Liberty County Courthouse security to tighten up

Licensed peace officers, acting as courthouse security, are using X-rays and metal detectors to check visitors for prohibited items at the Liberty County Courthouse.

By Vanesa Brashier, editor@bluebonnetnews.com

Recent visitors to the Liberty County Courthouse may have noticed new security measures in place on the west side entrance. Metal detectors and X-ray machines are being used to check for weapons such as knives and firearms.

In the coming weeks, if all goes as planned, the next security measure will be in place with the north, south and east entrances fitted with emergency-exit-only doors.

Liberty County Commissioners Court on Tuesday, Feb. 19, approved the purchase of new doors and locks for all entrances of the courthouse, including card pass systems for the employee and service entrances. The equipment purchase of $48,000 to $50,000 from DataVox will come from the county’s special projects fund, which was budgeted last year.

Pct. 4 Commissioner Leon Wilson said the county is planning to build out the west side entrance to make it ADA-compliant.

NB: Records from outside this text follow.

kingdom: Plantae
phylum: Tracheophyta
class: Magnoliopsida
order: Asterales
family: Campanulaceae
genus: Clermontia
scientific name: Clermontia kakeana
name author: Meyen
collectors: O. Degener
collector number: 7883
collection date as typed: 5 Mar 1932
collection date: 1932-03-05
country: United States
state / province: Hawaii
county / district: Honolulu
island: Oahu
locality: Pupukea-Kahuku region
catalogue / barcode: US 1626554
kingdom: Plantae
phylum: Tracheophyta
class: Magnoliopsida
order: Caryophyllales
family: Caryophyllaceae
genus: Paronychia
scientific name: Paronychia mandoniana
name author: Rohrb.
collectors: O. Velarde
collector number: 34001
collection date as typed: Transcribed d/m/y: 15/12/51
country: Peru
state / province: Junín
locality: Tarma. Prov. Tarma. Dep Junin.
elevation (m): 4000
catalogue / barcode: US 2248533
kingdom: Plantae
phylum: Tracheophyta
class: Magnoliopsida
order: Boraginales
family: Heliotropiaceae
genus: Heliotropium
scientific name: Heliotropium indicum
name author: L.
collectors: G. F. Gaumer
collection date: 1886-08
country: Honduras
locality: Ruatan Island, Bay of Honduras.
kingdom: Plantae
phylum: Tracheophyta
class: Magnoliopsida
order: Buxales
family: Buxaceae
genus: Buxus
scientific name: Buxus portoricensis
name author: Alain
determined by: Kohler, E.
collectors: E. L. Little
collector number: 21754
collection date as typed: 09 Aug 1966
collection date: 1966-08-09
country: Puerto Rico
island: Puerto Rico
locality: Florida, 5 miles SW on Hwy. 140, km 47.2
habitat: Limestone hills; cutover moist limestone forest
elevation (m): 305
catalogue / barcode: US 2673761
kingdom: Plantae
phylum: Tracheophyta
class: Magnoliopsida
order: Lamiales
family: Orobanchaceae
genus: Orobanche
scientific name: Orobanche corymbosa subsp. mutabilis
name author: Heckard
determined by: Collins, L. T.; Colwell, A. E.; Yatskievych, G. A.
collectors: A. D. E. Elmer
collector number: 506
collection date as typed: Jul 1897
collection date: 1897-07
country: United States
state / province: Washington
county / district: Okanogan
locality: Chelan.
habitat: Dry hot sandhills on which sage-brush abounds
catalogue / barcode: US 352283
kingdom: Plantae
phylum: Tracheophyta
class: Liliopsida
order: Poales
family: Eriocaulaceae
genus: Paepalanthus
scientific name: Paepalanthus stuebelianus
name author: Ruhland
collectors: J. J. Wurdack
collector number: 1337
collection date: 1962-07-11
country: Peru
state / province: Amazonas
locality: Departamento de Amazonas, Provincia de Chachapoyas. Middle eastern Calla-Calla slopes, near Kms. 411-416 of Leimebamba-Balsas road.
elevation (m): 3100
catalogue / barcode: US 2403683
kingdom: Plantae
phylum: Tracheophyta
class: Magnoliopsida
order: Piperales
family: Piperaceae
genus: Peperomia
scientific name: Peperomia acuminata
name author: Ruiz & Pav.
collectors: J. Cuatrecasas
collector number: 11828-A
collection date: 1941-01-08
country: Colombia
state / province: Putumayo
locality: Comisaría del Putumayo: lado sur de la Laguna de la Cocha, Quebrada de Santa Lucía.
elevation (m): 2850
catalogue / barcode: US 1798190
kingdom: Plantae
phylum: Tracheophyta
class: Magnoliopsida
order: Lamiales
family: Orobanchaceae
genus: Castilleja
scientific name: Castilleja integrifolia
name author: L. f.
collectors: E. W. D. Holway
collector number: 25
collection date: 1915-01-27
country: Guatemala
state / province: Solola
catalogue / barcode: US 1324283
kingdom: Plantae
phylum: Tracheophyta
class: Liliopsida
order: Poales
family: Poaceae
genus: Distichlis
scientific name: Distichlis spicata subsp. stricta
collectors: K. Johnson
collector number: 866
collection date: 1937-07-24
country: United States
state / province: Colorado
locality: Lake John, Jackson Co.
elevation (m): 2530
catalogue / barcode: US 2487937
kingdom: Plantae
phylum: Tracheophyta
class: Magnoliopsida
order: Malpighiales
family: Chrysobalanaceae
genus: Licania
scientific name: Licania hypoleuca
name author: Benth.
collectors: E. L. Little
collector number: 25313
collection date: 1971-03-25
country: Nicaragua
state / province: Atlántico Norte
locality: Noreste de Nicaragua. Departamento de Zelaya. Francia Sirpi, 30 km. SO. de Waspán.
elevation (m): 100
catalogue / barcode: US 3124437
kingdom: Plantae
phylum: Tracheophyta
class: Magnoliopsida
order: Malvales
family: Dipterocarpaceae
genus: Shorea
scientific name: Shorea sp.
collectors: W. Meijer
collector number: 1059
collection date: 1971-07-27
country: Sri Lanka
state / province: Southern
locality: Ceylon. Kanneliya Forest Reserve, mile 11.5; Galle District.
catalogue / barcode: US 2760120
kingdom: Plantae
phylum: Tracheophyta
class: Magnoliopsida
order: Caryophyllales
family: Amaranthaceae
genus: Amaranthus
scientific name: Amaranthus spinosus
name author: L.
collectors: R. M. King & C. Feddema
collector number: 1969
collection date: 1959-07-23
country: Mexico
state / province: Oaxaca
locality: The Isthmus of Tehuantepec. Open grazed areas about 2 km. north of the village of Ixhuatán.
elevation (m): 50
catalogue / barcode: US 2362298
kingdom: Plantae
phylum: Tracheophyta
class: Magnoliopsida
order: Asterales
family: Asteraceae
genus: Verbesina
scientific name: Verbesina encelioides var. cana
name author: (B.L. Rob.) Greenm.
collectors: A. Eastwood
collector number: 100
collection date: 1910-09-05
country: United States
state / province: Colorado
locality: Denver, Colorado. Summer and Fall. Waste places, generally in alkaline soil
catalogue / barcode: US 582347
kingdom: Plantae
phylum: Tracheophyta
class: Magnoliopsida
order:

“We already have a handicapped ramp there. We just have to build the entrance so it is in compliance. It will have to include an electrical door that opens for the handicapped,” Wilson said. “It will probably be a month before we get the doors installed and have everything in place.”

While expenses for the courthouse security measures must be approved by commissioners court, the day-to-day security operations will be the responsibility of District Attorney Logan Pickett.

Currently, there are three paid commissioned peace officers on staff with two other positions to be filled in the future. The courthouse security team will be responsible for monitoring surveillance cameras and the emergency-exit-only doors, and if someone attempts to exit through one of these doors, alarms will sound off.

Wilson pointed to a felony trial that took place in the courthouse last week as a prime example of the risk that currently exists for courthouse employees, particularly judges and prosecutors.

“We had a felony trial taking place in the 75th District and the defendant, who was already a convicted felon, didn’t want to go through the metal detectors on the west side, so he walked around through another entry and he was found upstairs,” Wilson said. “He had to be patted down.”

Pickett agrees that the extreme potential for violence that exists around court cases is a good reason for the extra security measures.

“There are some things that are done in the courthouse that are routine and benign, such as checking records, getting a vehicle registration, paying taxes and filing for a marriage license, but the places where those things take place are so close to where other more serious matters are taking place,” he said. “If we allow the persons who conduct routine business to carry a gun in the courthouse, it can still make that gun accessible to someone going into one of those more serious situations.”

Another purpose for a gun-free courthouse is so that the armed courthouse security guards, who are all commissioned peace officers, will be able to tell the good guys from the bad guys “when the stuff hits the fan,” Wilson said.

Employee safety is another concern, according to Pickett.

“We can’t protect an employee outside the courthouse, but in here we have an obligation to ensure their safety,” Pickett said.